– О нет, я желала! – Глаза ее сверкнули, и она вновь посмотрела на виконта – на сей раз такая яростная, такая огненная, что никогда ее нельзя было бы заподозрить в трусости. – Я желала этого больше всего на свете! Как я ненавидела его, если бы вы знали!
– Я буду знать, когда вы расскажете мне.
– Я уже начала. Что ж, хорошо. – Вдова кусала губы. – Вы знаете, как его звали; ведомо ли вам, что меня выдали за него насильно?
– В Бордо еще поговаривают об этом. Что ваш отец отдал вас шевалье де Виньолю, дабы тот, скажем так, справился с некоторыми семейными долгами.
– Вы излишне деликатны, виконт. Я тоже такой была. Меня продали, продали расчетливо, и не считаясь ни с чувствами, ни с мольбами. Впрочем… я расскажу по порядку, только… вы можете сесть? Мне ужасно смотреть на вас, когда вы надо мною стоите; вы словно Немезида, словно в любой момент готовы обрушить на меня карающий меч. Я этого заслуживаю, несомненно, и сейчас вы это поймете, но хотя бы еще минуту я не желаю этого осознавать.
Виконт кивнул и уселся в кресло напротив; забытый ужин остывал на столе, однако собеседникам не было до него сейчас никакого дела. Они впились друг в друга взглядами: Сезар – вопрошающим, Флер – отчаянным и вместе с тем решительным. Произнеся страшные слова, она будто сбросила что-то с плеч, и спина ее выпрямилась, плечи расправились; она выглядела сейчас, как, должно быть, выглядят молодые валькирии, только осознавшие, кто они и кем могут стать.
– Вы, значит, справлялись обо мне, верно? Ну, так наверняка знаете, что фамилия моего отца была де Бонне; не слишком яркая, но старая фамилия. Мои предки жили в окрестностях Бордо долгие годы, мы владели там небольшим домом, который гордо именовался замком, хотя замок из него слишком унылый – одна башня, длинное серое строение, ряды узких окон… Больше это походило на ферму, да и дух в комнатах стоял деревенский. Но все Бонне гордились своим происхождением, а наш род ведет свою историю со времен Людовика Святого. Хороший род, древний род, и кровь в жилах течет старая. Все это стоило некоторых денег.

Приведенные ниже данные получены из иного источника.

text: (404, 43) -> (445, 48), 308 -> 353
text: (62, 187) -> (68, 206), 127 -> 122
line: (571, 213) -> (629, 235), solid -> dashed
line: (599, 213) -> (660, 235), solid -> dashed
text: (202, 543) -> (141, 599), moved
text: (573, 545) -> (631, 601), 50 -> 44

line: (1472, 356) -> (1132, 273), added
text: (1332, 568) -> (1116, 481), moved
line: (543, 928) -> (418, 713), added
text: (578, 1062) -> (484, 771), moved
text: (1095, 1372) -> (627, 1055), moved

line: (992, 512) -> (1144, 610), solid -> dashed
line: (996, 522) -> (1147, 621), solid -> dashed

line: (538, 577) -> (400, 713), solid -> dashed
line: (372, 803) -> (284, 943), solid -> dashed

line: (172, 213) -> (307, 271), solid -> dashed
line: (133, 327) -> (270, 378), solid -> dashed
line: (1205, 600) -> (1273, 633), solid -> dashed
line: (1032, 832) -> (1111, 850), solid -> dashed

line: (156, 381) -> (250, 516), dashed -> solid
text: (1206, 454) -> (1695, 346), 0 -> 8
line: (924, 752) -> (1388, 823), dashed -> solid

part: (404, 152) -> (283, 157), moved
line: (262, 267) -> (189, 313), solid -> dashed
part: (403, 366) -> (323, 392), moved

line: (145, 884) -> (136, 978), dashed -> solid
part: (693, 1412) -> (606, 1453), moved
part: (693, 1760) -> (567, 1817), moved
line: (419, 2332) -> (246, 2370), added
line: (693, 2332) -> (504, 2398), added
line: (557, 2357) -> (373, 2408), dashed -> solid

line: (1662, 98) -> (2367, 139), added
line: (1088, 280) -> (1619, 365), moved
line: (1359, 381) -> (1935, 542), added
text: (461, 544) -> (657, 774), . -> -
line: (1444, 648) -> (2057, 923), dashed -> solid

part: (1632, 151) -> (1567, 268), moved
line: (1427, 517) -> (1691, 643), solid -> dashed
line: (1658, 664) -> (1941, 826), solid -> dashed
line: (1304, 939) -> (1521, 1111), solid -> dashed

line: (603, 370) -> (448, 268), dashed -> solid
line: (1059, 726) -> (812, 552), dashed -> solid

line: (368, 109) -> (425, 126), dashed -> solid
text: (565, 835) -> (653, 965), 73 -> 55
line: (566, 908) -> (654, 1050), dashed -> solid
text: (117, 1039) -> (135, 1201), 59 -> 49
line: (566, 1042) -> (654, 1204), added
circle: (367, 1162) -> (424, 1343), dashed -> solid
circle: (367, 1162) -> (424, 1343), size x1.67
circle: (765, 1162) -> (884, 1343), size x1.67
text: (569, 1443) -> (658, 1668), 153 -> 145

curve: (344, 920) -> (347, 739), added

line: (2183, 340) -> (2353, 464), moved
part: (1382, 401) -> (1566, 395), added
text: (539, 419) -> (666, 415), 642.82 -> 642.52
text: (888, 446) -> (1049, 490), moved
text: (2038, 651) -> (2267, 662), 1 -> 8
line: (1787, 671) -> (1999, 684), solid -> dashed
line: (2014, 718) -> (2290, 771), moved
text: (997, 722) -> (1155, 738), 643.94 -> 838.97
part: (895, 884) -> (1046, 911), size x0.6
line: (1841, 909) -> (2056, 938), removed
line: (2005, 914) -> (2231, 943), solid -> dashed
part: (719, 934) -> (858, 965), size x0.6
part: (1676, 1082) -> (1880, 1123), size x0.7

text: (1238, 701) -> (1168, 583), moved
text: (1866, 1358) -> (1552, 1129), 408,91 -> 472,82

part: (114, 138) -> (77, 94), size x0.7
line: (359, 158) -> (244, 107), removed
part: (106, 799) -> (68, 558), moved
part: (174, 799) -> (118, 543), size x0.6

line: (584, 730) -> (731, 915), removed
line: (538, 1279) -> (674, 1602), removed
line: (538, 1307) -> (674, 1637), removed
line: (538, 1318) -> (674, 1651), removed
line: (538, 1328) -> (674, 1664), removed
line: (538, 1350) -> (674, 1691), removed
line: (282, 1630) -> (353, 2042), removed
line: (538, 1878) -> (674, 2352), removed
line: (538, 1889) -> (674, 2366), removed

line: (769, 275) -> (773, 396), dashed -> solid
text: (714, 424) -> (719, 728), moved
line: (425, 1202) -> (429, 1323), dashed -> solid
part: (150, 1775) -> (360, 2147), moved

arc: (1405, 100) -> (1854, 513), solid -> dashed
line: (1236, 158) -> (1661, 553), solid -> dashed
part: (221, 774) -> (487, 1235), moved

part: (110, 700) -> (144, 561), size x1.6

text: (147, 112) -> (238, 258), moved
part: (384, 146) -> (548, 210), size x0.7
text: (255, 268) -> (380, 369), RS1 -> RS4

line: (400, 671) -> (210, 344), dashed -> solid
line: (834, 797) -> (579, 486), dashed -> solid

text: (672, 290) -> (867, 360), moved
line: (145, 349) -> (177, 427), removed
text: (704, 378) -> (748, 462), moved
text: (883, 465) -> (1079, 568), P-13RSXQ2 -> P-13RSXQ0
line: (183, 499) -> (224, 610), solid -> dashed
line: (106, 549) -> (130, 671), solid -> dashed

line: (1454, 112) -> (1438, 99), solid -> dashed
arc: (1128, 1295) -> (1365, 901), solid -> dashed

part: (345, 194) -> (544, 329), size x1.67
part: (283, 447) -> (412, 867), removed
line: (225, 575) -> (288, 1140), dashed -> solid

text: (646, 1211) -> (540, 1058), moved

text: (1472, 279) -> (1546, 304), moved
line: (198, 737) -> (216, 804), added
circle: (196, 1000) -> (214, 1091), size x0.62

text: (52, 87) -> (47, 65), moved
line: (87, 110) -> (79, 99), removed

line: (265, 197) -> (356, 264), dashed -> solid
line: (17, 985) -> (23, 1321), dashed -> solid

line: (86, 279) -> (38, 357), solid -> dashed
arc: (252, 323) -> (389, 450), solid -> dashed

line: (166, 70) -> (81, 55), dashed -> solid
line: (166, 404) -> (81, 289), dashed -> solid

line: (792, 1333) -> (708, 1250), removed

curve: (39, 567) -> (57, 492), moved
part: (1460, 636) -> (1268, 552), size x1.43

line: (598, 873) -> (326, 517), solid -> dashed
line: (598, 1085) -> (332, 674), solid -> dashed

Она скривилась, будто надкусив кислое яблоко.
– Мой отец всегда был неудачником, только я не осознавала этого в юности и едва осознаю сейчас. И все же именно неудачником он и являлся: за что бы он ни брался, Фортуна отворачивала от него капризное лицо, и его идеи терпели крах, дела оборачивались поражением. Он так к этому привык, что ждал разочарования прежде, чем начинал что-либо новое, а когда ждешь, обычно приходит именно то, чего ожидал. Он сам управлял нашими землями, потому что все Бонне занимались этим испокон веков, и нанять талантливого управляющего значило очернить честь рода. Землевладелец должен владеть землей; но на деле, это земля владела моим отцом. Мать же была слишком запуганной, чтобы ему возражать. Она целыми днями читала или вышивала и, сколько я себя помню, никогда отцу ни в чем не перечила. Временами я чувствую, как похожа на нее, иначе… иначе я не оказалась бы здесь.